In the R analysis comparing private and national labels, what is the lubridate package said to help with?

START Passage provided

Problem Statement and Summary:
Our team has been tasked with exploring the differences between private label brands (Regork), and national labels. This will provide valuable insight for Regork by breaking down the private and national labels to see where the majority of sales is coming from. Regork will be able to take our analysis and findings and properly distribute resources and analyze the performance of each label type. Regork will also be able to see its product sales compared to the sales of national label products.
library(tidyverse)
## ── Attaching core tidyverse packages ──────────────────────── tidyverse 2.0.0 ──
## ✔ dplyr 1.1.4 ✔ readr 2.1.5
## ✔ forcats 1.0.0 ✔ stringr 1.5.1
## ✔ ggplot2 3.5.1 ✔ tibble 3.2.1
## ✔ lubridate 1.9.3 ✔ tidyr 1.3.1
## ✔ purrr 1.0.2
## ── Conflicts ────────────────────────────────────────── tidyverse_conflicts() ──
## ✖ dplyr::filter() masks stats::filter()
## ✖ dplyr::lag() masks stats::lag()
## ℹ Use the conflicted package (<http://conflicted.r-lib.org/>) to force all conflicts to become errors
library(completejourney)
## Welcome to the completejourney package! Learn more about these data
## sets at http://bit.ly/completejourney.
library(lubridate)
We call the completejourney dataset which includes the data that we are going to work with including transactions, demographics, products, etc
We have used the tidyverse package which includes a set of tools for quick data analysis like dplyer or tibble
We also use lubridate which helps with formatting and converting time format data
transactions <- get_transactions()
products
coupon_redemptions
campaigns
transactions
demographics
Calling the necessary data sets that will be used
data <- transactions %>%
inner_join(products) %>%
inner_join(demographics)
## Joining with `by = join_by(product_id)`
## Joining with `by = join_by(household_id)`
Joining and filtering data
sales_summary <- transactions %>%
inner_join(products, by = "product_id") %>%
group_by(department, brand) %>%
summarise(Total_Sales = sum(sales_value) / 1000, .groups = 'drop') %>%
arrange(desc(Total_Sales))
# Create a plot for both National and Private brands
p <- ggplot(sales_summary %>% filter(brand %in% c("National", "Private")),
aes(x = department, y = Total_Sales, fill = brand)) +
geom_bar(stat = "identity") +
scale_y_continuous(labels = scales::dollar_format())+
labs(title = "Total Sales by Department for National and Private Brands",
x = "Department",
y = "Total Sales (In Thousands of $)") +
theme_minimal() +
coord_flip()
print(p)

END Passage provided
START Entries provided

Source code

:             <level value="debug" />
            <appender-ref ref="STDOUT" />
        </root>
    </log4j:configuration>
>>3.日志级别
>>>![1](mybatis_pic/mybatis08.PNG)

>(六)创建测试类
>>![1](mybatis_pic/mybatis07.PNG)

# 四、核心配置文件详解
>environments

END Entries provided

Expected answer
It helps with formatting and converting time format data.